*** Block opens ***

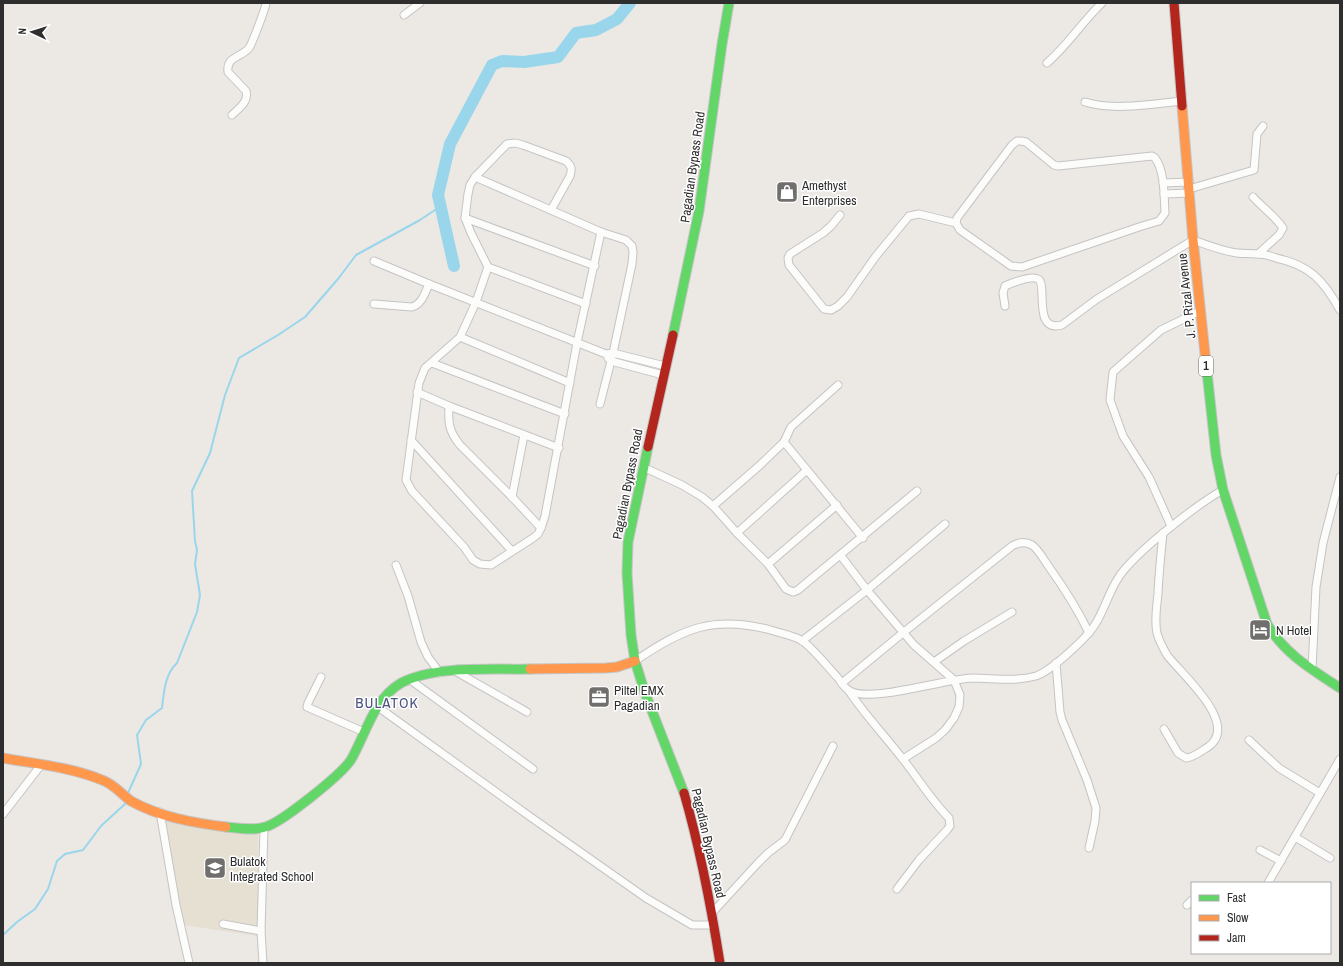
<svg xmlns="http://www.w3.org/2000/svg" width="1343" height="966" viewBox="0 0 1343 966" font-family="'Archivo Narrow',sans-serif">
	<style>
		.education { fill: #e6e0d3 }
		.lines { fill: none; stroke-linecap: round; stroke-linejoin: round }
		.stream { stroke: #99d6ec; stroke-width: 2 }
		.river { stroke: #99d6ec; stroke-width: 12 }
		.street-casing { stroke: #c5c4c5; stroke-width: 9 }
		.fast-casing { stroke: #c5c4c5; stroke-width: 11 }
		.slow-casing { stroke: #c5c4c5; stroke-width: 11 }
		.jam-casing { stroke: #c5c4c5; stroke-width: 11 }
		.street { stroke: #fcfcfb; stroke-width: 7 }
		.fast { stroke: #63d668; stroke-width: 9 }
		.slow { stroke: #ff974d; stroke-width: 9 }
		.jam { stroke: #b3261e; stroke-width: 9 }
		.labels { text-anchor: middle; stroke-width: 3; stroke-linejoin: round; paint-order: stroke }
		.shield { fill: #fff; stroke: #6d6d6d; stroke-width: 1 }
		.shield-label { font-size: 12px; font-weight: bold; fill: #2e2e2e }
		.street-label { font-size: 13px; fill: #2e2e2e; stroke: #fff }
		.poi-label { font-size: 13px; fill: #2e2e2e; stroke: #fff; text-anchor: start }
		.quarter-label { font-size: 15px; letter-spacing: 1px; fill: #4d5680; stroke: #fff }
	</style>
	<rect width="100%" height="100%" fill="#ece8e4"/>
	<polygon class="education" points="163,819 206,827 258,834 258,936 183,925"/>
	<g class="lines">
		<g class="stream">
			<path d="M128,793L141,764L137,735L146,720L162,708C164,691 165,674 177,663L197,612L200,595L195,564L197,550L195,541L192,491L210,453L225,395L239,358L278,335L305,317L338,279L356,255L420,220L441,206"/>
			<polyline points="3,935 17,922 35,909 48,889 57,861 65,854 83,850 101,826 126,803"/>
		</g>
		<polyline class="river" points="454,266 438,195 450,144 492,65 502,61 524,62 558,57 576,33 596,30 617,19 630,3"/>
		<g class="street-casing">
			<g id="street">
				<polyline points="404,15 420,3"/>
				<path d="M1047,63C1068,45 1082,22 1102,3"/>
				<path d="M1085,102C1114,111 1152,104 1182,101"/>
				<path d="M232,115C239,108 249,102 246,91L228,72C226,56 241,58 249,48C252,44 266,7 266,3"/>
				<path d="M1017,141H1021L1026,142L1054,165L1058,166L1152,156L1155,158C1165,171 1164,197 1165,213L1159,221L1139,227L1022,267L1011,266L960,230L956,223L957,218L1012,145Z"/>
				<polyline points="475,177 601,232 626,240 632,246 633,252 632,264 613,353 600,404"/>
				<polyline points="1163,183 1189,182"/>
				<polyline points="1189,189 1254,170 1257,134 1263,126"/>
				<polyline points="1164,194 1190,193"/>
				<path d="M1253,197C1263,208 1275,216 1283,228L1279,235L1258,254"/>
				<path d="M551,210L570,176C572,169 572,166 566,161L523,145L515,143L507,144L475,177L470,185L468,194L465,218L471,233L488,267L476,302L460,337L425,368L419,383L406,480L412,491L464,547L473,560L480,564L491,565L533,538L538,534L541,528L545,516L577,343L601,232"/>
				<polyline points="840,215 831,226 823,233 790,254 788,258 789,265 824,309 831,310 838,306 847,297 876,256 909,216 919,214 956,223"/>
				<polyline points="465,218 595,266"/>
				<polyline points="374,261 429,284 606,354 613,353 665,366"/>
				<polyline points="488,267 586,304"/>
				<path d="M374,304L412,307C422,304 425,293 429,284"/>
				<path d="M1005,306L1003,293L1005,286C1012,283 1032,275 1038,279C1048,284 1032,333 1062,325L1097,299L1193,240C1207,245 1222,251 1237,253C1244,254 1251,253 1258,254C1264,254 1271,256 1276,258C1310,265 1324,281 1340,310"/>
				<polyline points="460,337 570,383"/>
				<polyline points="608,358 611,361 663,375"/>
				<polyline points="432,363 565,414"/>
				<polyline points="417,392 449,406 559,448"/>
				<path d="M449,406C448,424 449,431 460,445L512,497L541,528"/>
				<polyline points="411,440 512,551"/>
				<polyline points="784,442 791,427 838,385"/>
				<polyline points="643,467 682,485 702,497 713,506 737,533 768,564 786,589 793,592 798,590 805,584 917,491"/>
				<polyline points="512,497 524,435"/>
				<polyline points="713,506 759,466 784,442 863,538"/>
				<polyline points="1171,526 1149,477 1123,436 1110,400 1113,372 1161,330 1200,311"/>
				<polyline points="737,533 807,470"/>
				<path d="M1163,533C1161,553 1159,573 1158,593C1157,606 1154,620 1157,633C1159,641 1163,648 1167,655C1181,674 1241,724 1208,747C1201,751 1195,757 1186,758L1178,753L1164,729"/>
				<polyline points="841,556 867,590 914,645 954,680 960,695 959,707 954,718 945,730 936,738 903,759"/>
				<polyline points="768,564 837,505"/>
				<polyline points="396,565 408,596 421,642 428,657 440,673"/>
				<polyline points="802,641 867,590 945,524"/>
				<path d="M635,661C683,628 715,614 774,631C783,634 796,636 804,642C816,652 827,666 838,678C841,682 845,689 850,691C871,703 944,679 972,678C993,678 1015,682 1036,676C1051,671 1088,637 1096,623C1107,605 1110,586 1124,570C1141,550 1162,534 1182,518C1195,508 1208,498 1223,490"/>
				<polyline points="934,662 964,641 1012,612"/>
				<polyline points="1056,663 1060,712 1062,720 1087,780 1096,808 1095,821 1089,848"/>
				<polyline points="1312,669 1316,587 1323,543 1340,477"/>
				<polyline points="455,671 527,712"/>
				<polyline points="321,677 308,703 307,707 364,732"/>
				<polyline points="409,679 533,769"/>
				<path d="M842,683L904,632L1012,546C1019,542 1025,541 1032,545C1039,550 1044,560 1049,567C1064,588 1078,610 1089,633"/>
				<path d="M849,691C865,715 885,736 902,758C918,778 931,800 949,818L950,826L947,830L919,860L897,889"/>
				<polyline points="378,707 532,818 646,898 692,925 714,925"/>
				<polyline points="1249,740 1279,768 1320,793"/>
				<polyline points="160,812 176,905 189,963"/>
				<polyline points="3,814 41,765"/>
				<polyline points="1295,837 1330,858"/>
				<polyline points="1260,850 1281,861"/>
				<polyline points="1268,883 1340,759"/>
				<polyline points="1187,905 1192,900"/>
				<polyline points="711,914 758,863 768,853 785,840 833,746"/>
				<polyline points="223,924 261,931"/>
				<polyline points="263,963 261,931 264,828"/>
			</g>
		</g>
		<g class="fast-casing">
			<g id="fast">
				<polyline points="673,335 699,211 722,44 729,3"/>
				<path d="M1206,363L1216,455L1223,490L1267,624C1285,654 1311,669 1340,688"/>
				<polyline points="648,447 628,542 627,573 631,635 635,661 645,693 684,793"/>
				<path d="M226,827C238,828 253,831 265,827C281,823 344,773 352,758C366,733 374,699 401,683C435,665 492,670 530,669"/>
			</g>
		</g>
		<g class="slow-casing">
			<g id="slow">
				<polyline points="1182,106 1193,240 1206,363"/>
				<polyline points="530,669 606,668 617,667 635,661"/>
				<path d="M3,758C36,764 70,767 102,780C114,784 121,794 131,801C159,817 195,823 226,827"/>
			</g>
		</g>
		<g class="jam-casing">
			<g id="jam">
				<polyline points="1174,3 1182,106"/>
				<polyline points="648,447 673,335"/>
				<path d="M684,793C700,848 711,906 720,963"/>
			</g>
		</g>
		<use href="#street" class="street"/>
		<use href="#fast" class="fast"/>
		<use href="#slow" class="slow"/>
		<use href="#jam" class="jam"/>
	</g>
	<defs>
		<g id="shop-square" transform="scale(1.15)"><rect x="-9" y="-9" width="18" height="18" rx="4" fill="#706f6e" stroke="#fff"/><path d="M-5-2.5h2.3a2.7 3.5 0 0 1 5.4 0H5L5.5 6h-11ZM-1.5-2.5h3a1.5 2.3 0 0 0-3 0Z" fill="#fff"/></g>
		<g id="hotel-square" transform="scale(1.15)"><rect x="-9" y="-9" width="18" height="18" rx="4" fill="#706f6e" stroke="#fff"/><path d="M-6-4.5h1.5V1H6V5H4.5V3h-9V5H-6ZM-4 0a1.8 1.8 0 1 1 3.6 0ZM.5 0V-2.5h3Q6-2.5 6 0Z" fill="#fff"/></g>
		<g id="office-square" transform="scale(1.15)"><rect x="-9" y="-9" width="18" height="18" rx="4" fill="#706f6e" stroke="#fff"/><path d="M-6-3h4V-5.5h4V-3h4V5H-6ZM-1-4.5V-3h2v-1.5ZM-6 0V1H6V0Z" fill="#fff"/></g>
		<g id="school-square" transform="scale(1.15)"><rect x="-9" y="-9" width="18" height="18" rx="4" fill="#706f6e" stroke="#fff"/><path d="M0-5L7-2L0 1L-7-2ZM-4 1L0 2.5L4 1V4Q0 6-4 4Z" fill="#fff"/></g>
	</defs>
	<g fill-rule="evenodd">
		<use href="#shop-square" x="787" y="192"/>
		<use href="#hotel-square" x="1260" y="630"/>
		<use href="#office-square" x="599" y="697"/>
		<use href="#school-square" x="215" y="868"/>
	</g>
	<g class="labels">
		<rect class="shield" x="1199" y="356" width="14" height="20" rx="3"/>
		<g class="shield-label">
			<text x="1206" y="370">1</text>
		</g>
		<g class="street-label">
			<text transform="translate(692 167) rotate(-82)" y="5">Pagadian Bypass Road</text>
			<text transform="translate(1186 296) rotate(-96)" y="5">J. P. Rizal Avenue</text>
			<text transform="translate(627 484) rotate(-79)" y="5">Pagadian Bypass Road</text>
			<text transform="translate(709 843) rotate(77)" y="5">Pagadian Bypass Road</text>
		</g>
		<g class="poi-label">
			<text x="802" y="190">Amethyst<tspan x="802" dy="15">Enterprises</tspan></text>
			<text x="1276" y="635">N Hotel</text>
			<text x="614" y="695">Piltel EMX<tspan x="614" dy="15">Pagadian</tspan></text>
			<text x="230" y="866">Bulatok<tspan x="230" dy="15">Integrated School</tspan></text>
		</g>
		<g class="quarter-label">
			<text x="387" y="708">BULATOK</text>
		</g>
	</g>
	<rect width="1343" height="966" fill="none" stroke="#2e2e2e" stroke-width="8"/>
	<rect x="1191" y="882" width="140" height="72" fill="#ffffff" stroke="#ababab"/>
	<rect x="1199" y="895" width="20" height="6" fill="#63d668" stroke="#ababab"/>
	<text x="1227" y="902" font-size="12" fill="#2e2e2e">Fast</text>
	<rect x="1199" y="915" width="20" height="6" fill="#ff974d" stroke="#ababab"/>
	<text x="1227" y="922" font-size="12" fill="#2e2e2e">Slow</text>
	<rect x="1199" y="935" width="20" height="6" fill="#b3261e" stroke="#ababab"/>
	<text x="1227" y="942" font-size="12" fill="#2e2e2e">Jam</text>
	<g transform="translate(32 32) rotate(274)" stroke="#ffffff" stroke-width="3" paint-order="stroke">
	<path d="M0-3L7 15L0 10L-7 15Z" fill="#2e2e2e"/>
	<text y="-6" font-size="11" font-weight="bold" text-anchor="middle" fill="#2e2e2e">N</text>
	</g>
</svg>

*** Block closes ***

:: Task instructions ::
Filtering the entries above by the word "lines", copy each line that matches.

:: Task solution ::
		.lines { fill: none; stroke-linecap: round; stroke-linejoin: round }
	<g class="lines">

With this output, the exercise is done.